To go a bit further with this, all the human and pastoral gifts that we all appreciated in Roland – his human warmth, his generosity of spirit, his kind and compassionate heart, his capacity to be really present to others, his good humor and good cheer – were certainly products of his God-given nature and of his upbringing in a loving family, but they were also the fruits of his knowing himself to be a child of God. This is the deal that needs to be fleshed out: to know oneself to be a child of God is to open up room for others. Roland made room for others in his life.
This also means that the assignments Fr. Roland accepted were not simply assignments, but more than this, a response to the question posed by our “old” hymn, inspired by the prophet Isaiah: Who will bear my light to them? Whom shall I send?
Allow me to briefly highlight three of these assignments that strike me as emblematic of Roland’s life in religious apostolic community. The first is his time in Cassadaga, close to Buffalo, NY, where for six years he was director of a family retreat center. This work in particular always struck me as a beautiful match for Roland’s gifts. In the wake of the Second Vatican Council, Roland gathered a team made up of men and women religious and lay people (need it be said that Roland collaborated effectively with women?) in a program aimed at the renewal of family life. He later noted that this was a time of spiritual growth for him.
The second is the Mexico years – three assignments spread over time, two of them as pastor and superior of the Our Lady of Esperanza community in Mexico City. The first of these, in the 1960’s, Roland found himself participating in the early stages of the Mexico mission, experiencing some of the birth pangs that went along with that. By the time of the second assignment as pastor, in the 1980’s, he had found his pastoral stride and helped lead a parish renewal centered in a renovation of the parish Church, and putting in place programs for evangelization and stewardship. The Mexico years were also the occasion for Roland to draw close to the poor, for whom he came to have a special affinity.
I will need skip over a swath of time, including his six years as Provincial and his later years in Worcester as a warmly-regarded superior of the 50 Old Road community and chaplain on the college campus, to arrive at his recent years in retirement in the Assumptionist Center community in Brighton. The presence here today of several lay residents from our residency program over the years attests to the importance of Fr. Roland’s presence in Brighton and the esteem in which he was held. When I arrived in the summer of 2017, Roland was already 91 years old, and in my mind, I gave him at most a year of two to remain in a house not especially congenial to elderly care. Well, Roland had the last laugh, as when I left in the summer of 2023, he was still there, still the spiritual bedrock of the community. Roland enjoyed living in a community that included younger lay residents, and God enabled him to fulfill this wish until almost the end of his life.
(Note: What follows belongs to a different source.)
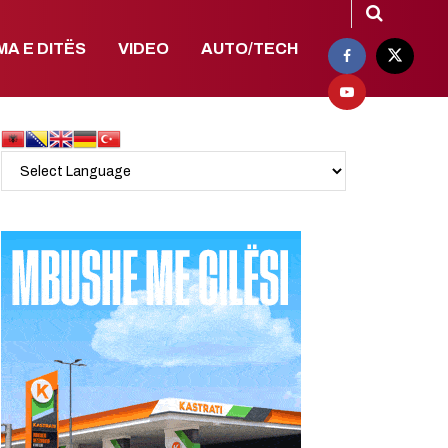
MA E DITËS
VIDEO
AUTO/TECH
It was the constancy of his prayer that stood out. Every day, two hours a day, Roland was in the Chapel praying. What is it that inspired and sustained that prayer? I take my cue from the liturgical selections that Fr. Roland made in the planning of this funeral Mass – with the unmistakable theme of spiritual longing that pervades them: Jerusalem, my Happy Home; I know that my Vindicator lives and my inmost being is consumed with longing; My soul is longing for your peace; This momentary light affliction is producing for us an eternal weight of glory beyond all comparison; Sing with all the Saints in Glory. It was this great desire for the fulfillment of God’s promise of life without end, together with a deep sense of gratitude for being shown the way to the Father – I am the Way, and the Truth and the Life – that gave rise to and caused Roland’s prayer to be so persevering.
In the name of our provincial, Fr. Chi Ai, I would like to acknowledge the wonderful assistance provided to Fr. Roland by the brothers and staff in Brighton, especially during these recent months of declining physical and mental health. Allow me to single out four people in particular who, over the course of many years, closely accompanied and supported Roland: three members of our staff – John Gauthier, Michelle Omiecki and Sister Clare Bertero and a dear friend from the Cassadaga years, Sister Corona. I know that Roland was deeply moved by your care and the gift of your friendship.
Our farewell to Fr. Roland includes as a matter of course, our prayers for God’s mercy upon his soul and thanksgiving to God for giving us a brother, a priest, and a companion along the way who taught us so much about trusting God and the enduring fruits of that trust. In the peace given him in his later years, a peace that he desired to share with others, Roland might have quoted one of his baseball heroes, Lou Gehrig: “I consider myself the luckiest man on the face of the earth.”